Federal and state officials are predicting another bad fire season, with the possibility of fast-moving conflagrations like those that roared through wild lands last year.
Already in Arizona this spring, more than 34,000 acres have burned, including about 25,000 in four fires that began early this week and were still burning Friday, according to the federal Incident Information System website. Officials say the season is off to a fast start.
Ongoing drought and high temperatures are the main culprits, but authorities are quick to point to human carelessness as a key ingredient. Last year's record-setting Wallow Fire, which torched 530,000 acres in the White Mountains of eastern Arizona, was human-caused.
“People need to realize that we’re in fire season year-round," Coronado National Forest spokeswoman Heidi Schewel told Arizona Week.
Schewel said an "above average fire season" is expected in Southern Arizona because of hot, dry conditions and an accumulation of ground fuels in many areas.
"We're flammable now, and we're looking at becoming even more so," she said. Coronado has banned open fires except in dedicated and cleared campsites and will look at further restrictions as conditions warrant.
"We are thinking we could see large fires again," Schewel said. "The thing that is working in our favor is we're not anticipating the winds we had last year. ... Wind really complicates things, and this year it's not predicted to be as bad as it was last year."

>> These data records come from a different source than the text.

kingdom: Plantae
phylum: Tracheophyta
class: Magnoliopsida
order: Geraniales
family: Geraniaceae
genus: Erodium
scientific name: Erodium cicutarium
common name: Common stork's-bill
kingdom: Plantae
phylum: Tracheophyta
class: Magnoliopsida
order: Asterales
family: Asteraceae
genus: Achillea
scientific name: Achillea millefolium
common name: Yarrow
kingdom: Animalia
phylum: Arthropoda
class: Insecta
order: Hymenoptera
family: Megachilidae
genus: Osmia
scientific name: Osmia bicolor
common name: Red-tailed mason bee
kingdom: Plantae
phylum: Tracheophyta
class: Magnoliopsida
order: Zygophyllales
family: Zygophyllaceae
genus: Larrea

The Arizona State Forestry Division on Friday imposed fire restrictions at all state parks and on all unincorprorated state trust lands, Game and Fish wildlife areas and Department of Transportation rights-of-way.
Gene Beaudoin, Tucson District forester for the division, said the restrictions were set after field checks around the state showed extreme conditions.
"A lot of it was lack of moisture throughout the winter, as well as the growth we had last year," Beaudoin said. "That combination led to us determining that it is extremely dry out there, and the fuel is extremely brittle. It's like corn flakes out there, the grass is. It wouldn't take very much to spark a fire."
Those condition could last for years in the current dry cycle, complicated by climate change, said University of Arizona fire ecologist Donald Falk.
"It is true, we're in an extended dry phase of climate, which is probably going to go on for some decades with some variations," Falk said in an Arizona Week interview.
"We have to remember that on top of that variation that has occurred historically, we are also warming the planet," he said. "And so the variations are revolving around higher mean (temperatures). So that may mean that we have longer fire seasons, even as we come out of the current warm phase."
Falk said better management of public lands is essential, and to that end, he is part of he is part of a project called FireScape, which is a coalition of scientists and federal and state agencies.
FireScape's aim is to use controlled burning to thin fuels in Southern Arizona so that the same benefits that naturally caused fires bring to the landscape are introduced.
Meanwhile, after several delays, a contract has been awarded to begin forest thinning under the Four Forests Initiative, a cooperative venture among federal and state agencies and nonprofit environmental groups, said Shaun McKinnon, environmental reporter for the Arizona Republic, whose blog, Waterblogged, details state environmental issues.